Monday, July 1, 2013

How to Learn a Language Quickly



Researches and simulations show that one can learn the meaning of words rapidly if he or she assume that every object has only one word.

Richard Blythe from the University of Edinburgh in the UK look into the problem. Small-scale lab tests have shown that children and adults use mutual exclusivity to determine word meaning. But researchers don’t know how effective this strategy is compared with others when dealing with hundreds or thousands of words.

To solve this question, Blythe and his colleagues used a physics analogy like others in the past. They assume word learning resembles some problems in nonequilibrium statistical physics, where a large number of entities (such as molecules and atoms) interact, and the probability distributions for certain states evolve over time. In language learning, a word like “cup” will start off with many confounders, and so the probability of “cup” meaning cup will be low. But over time this probability—and that of other word-meaning pairs—will grow to one, analogous to the system approaching equilibrium.

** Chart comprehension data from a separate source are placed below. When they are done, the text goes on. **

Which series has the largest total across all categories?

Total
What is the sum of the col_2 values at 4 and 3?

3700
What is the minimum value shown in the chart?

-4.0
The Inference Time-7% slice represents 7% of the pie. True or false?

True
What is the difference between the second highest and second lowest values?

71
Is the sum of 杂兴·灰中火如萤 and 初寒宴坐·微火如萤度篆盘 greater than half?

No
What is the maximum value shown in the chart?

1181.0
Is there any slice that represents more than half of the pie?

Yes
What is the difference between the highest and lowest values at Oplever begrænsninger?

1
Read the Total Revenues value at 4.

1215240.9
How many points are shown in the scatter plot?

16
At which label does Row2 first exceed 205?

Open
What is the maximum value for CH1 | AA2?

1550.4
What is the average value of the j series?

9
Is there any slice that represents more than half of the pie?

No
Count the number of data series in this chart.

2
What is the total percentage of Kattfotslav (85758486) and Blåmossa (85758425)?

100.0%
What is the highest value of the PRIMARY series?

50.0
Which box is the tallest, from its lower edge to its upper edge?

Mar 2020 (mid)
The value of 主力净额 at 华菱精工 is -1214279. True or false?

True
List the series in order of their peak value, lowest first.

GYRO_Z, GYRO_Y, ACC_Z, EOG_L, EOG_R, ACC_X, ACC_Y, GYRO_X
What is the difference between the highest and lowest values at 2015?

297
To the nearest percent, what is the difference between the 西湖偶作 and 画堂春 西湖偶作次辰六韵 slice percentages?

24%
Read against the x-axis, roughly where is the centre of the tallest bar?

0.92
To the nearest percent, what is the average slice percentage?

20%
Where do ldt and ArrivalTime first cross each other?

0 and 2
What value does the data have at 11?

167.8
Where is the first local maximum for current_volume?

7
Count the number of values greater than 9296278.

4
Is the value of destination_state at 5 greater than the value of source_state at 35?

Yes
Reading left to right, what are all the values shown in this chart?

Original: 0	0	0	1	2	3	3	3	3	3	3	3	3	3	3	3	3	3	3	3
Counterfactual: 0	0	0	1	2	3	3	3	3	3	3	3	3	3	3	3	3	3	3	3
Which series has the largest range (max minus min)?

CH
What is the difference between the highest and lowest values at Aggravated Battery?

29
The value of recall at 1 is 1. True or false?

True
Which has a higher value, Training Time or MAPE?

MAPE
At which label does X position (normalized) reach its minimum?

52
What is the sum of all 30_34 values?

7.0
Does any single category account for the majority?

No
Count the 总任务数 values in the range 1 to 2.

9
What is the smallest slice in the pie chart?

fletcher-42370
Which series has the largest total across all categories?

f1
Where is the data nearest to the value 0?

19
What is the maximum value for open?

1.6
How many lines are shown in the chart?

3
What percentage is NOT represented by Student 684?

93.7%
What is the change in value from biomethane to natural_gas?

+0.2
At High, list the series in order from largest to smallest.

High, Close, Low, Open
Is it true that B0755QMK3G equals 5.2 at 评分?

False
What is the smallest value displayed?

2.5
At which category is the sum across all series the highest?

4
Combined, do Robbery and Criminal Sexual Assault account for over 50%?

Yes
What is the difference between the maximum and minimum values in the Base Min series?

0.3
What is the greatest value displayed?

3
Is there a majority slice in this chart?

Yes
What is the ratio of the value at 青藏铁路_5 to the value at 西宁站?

The researchers figure it out that the mutual exclusivity assumption is extremely effective.

Linda Smith, a cognitive scientist from Indiana University in Bloomington, says that mutual exclusivity is a common theme in brain studies. “Competition is how the brain works—in all domains, at all levels,” she says. If the brain forms an oassociatin between a word and an object, this will inhibit other words from forming a similar association with the same object. She expects some psychologists will take issue with the idea that learners retain a set of confounders for each word from one utterance to the next, but she says that similar kinds of ambiguity are included in theories of the brain’s memory retrieval.